*INSTRUÇÃO ESCRITA 1:* Mostre, copiadas tal como estão, todas as linhas da listagem em que aparece a palavra "ends".

*TEXTO PARA LER:*
Ele está por aí há muitos, muitos anos, e roubou a alma e a fé de uma mulher, como diz a letra de “Sympathy for the Devil”, mas também arrebatou muitos fãs. Sim, estamos falando do inesquecível conde Vladimir Polanski, o Vlad para os incautos que caíram na sua lábia há quase 26 anos, quando “Vamp” estreava na Globo e nem sonhava em virar musical. O personagem, que deveria ser uma participação de poucos capítulos no folhetim e virou protagonista, também domina o palco na adaptação, que estreou no último fim de semana no Teatro Riachuelo, no Rio.

O jeito debochado e cruel do líder dos vampiros, que ameaça transformar seus subalternos em sapo cururu e adora esbofeteá-los por puro prazer ajuda, claro. Mas o carisma de Ney Latorraca em cena é a cartada final: completamente à vontade, ele diz que está carente e pede aplausos, distribui dentes postiços à plateia, inclui cacos e tira proveito do que a peça oferece. Se a novela tinha efeitos especiais, o espetáculo se apoia em alguns artifícios mecânicos para dar conta da trama sobrenatural. Quando Gerald (Pedro Henrique Lopes) flutua, Ney brinca com a plateia: “Gostaram do efeito? São meus poderes”. Também não perde a oportunidade de repetir o bordão “Gotoso” sempre que tem oportunidade.

*DADOS GUARDADOS:*
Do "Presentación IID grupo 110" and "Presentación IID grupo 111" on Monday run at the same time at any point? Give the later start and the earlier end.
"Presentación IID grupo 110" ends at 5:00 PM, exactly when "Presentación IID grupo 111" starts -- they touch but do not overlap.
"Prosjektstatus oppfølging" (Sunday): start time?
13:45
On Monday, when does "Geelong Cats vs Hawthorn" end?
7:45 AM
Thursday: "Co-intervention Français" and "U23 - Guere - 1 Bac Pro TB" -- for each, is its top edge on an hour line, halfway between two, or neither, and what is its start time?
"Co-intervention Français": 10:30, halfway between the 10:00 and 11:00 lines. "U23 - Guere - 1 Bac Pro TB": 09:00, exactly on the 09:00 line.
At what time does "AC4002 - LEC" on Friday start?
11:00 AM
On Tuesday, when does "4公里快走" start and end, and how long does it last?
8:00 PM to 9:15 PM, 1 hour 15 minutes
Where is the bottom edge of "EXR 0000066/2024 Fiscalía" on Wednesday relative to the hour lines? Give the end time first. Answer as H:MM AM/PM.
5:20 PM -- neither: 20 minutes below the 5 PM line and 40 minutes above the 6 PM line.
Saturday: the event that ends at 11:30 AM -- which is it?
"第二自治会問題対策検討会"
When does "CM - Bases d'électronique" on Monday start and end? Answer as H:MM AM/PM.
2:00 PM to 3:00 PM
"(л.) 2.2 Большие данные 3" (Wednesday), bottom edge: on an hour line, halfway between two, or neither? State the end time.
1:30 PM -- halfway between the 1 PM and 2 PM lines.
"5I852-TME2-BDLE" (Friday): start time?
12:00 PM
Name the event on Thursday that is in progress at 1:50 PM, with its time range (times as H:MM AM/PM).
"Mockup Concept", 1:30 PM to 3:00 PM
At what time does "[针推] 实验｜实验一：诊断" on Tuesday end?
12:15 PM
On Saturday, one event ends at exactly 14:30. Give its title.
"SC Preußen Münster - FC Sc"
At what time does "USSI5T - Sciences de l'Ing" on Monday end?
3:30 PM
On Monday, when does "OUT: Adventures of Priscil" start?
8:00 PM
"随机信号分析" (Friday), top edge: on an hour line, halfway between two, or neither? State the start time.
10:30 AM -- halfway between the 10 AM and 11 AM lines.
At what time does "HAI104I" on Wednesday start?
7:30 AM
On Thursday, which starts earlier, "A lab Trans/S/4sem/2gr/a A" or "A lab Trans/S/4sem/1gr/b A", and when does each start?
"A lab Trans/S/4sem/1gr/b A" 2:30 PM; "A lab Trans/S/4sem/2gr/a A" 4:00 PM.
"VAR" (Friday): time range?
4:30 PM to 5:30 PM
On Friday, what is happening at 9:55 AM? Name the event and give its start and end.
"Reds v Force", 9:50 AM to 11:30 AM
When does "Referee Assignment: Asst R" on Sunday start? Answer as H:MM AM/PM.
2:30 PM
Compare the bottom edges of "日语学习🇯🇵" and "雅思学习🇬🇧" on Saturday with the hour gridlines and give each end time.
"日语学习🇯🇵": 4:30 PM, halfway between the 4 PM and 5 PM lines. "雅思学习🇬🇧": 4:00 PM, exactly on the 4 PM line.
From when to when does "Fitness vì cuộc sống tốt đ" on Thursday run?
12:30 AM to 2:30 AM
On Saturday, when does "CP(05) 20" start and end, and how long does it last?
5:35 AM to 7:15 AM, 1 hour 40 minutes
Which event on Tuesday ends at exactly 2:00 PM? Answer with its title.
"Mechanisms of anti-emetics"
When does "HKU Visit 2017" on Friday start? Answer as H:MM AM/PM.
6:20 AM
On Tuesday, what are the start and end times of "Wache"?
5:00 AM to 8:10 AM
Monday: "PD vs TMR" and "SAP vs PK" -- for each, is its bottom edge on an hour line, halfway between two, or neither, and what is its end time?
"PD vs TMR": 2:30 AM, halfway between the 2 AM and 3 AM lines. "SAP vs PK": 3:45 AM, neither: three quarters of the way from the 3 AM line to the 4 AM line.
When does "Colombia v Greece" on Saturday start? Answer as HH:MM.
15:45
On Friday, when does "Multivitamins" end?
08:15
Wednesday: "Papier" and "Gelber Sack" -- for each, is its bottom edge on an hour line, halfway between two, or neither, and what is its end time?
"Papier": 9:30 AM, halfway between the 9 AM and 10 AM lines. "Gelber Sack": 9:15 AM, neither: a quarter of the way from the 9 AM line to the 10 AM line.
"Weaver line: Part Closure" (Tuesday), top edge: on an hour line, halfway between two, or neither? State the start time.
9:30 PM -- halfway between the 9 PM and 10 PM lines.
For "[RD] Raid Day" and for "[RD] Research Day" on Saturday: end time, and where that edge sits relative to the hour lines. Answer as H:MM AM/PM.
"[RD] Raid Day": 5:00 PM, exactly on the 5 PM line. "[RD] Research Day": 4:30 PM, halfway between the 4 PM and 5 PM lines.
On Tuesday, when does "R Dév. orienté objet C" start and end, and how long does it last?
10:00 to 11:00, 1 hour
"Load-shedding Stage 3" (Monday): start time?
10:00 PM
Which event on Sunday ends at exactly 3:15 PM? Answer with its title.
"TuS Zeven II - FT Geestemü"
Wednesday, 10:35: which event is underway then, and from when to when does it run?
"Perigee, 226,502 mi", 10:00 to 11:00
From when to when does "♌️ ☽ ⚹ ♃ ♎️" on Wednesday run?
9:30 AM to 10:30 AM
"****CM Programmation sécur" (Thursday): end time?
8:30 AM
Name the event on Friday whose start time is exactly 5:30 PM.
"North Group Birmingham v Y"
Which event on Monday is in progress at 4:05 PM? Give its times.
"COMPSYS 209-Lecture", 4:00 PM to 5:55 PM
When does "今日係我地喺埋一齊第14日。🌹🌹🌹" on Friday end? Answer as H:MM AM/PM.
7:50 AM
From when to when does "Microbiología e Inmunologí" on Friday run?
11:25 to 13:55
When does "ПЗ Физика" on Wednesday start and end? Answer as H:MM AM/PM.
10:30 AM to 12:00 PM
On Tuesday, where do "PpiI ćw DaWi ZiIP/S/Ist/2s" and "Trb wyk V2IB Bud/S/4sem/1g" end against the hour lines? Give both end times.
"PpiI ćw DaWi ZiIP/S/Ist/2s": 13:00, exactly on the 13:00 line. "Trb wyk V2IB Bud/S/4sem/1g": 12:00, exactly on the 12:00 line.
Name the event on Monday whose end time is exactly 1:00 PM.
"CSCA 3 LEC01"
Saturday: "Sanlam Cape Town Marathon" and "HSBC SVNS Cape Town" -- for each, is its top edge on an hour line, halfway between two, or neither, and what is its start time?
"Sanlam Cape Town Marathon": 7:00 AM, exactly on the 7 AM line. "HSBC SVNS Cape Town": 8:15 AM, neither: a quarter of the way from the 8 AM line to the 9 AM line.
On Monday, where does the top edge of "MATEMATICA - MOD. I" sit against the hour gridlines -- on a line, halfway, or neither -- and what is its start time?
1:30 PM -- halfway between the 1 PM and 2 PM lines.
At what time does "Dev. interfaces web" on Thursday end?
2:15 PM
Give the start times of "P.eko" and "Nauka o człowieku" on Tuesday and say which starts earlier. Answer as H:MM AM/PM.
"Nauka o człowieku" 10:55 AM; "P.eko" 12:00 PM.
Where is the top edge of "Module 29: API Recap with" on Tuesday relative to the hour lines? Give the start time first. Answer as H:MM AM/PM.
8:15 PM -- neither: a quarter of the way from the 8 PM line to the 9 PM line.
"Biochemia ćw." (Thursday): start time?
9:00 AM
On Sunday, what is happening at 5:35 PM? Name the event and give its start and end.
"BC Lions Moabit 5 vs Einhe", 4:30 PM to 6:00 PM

*INSTRUÇÃO ESCRITA 2:* No texto sobre o musical Vamp, reescreva o trecho de "O jeito debochado" até "que tem oportunidade.", substituindo "espetáculo" por "musical".

*RESULTADO 1:*
"Presentación IID grupo 110" ends at 5:00 PM, exactly when "Presentación IID grupo 111" starts -- they touch but do not overlap.
Saturday: the event that ends at 11:30 AM -- which is it?
On Saturday, one event ends at exactly 14:30. Give its title.
Which event on Tuesday ends at exactly 2:00 PM? Answer with its title.
Which event on Sunday ends at exactly 3:15 PM? Answer with its title.

*RESULTADO 2:*
O jeito debochado e cruel do líder dos vampiros, que ameaça transformar seus subalternos em sapo cururu e adora esbofeteá-los por puro prazer ajuda, claro. Mas o carisma de Ney Latorraca em cena é a cartada final: completamente à vontade, ele diz que está carente e pede aplausos, distribui dentes postiços à plateia, inclui cacos e tira proveito do que a peça oferece. Se a novela tinha efeitos especiais, o musical se apoia em alguns artifícios mecânicos para dar conta da trama sobrenatural. Quando Gerald (Pedro Henrique Lopes) flutua, Ney brinca com a plateia: “Gostaram do efeito? São meus poderes”. Também não perde a oportunidade de repetir o bordão “Gotoso” sempre que tem oportunidade.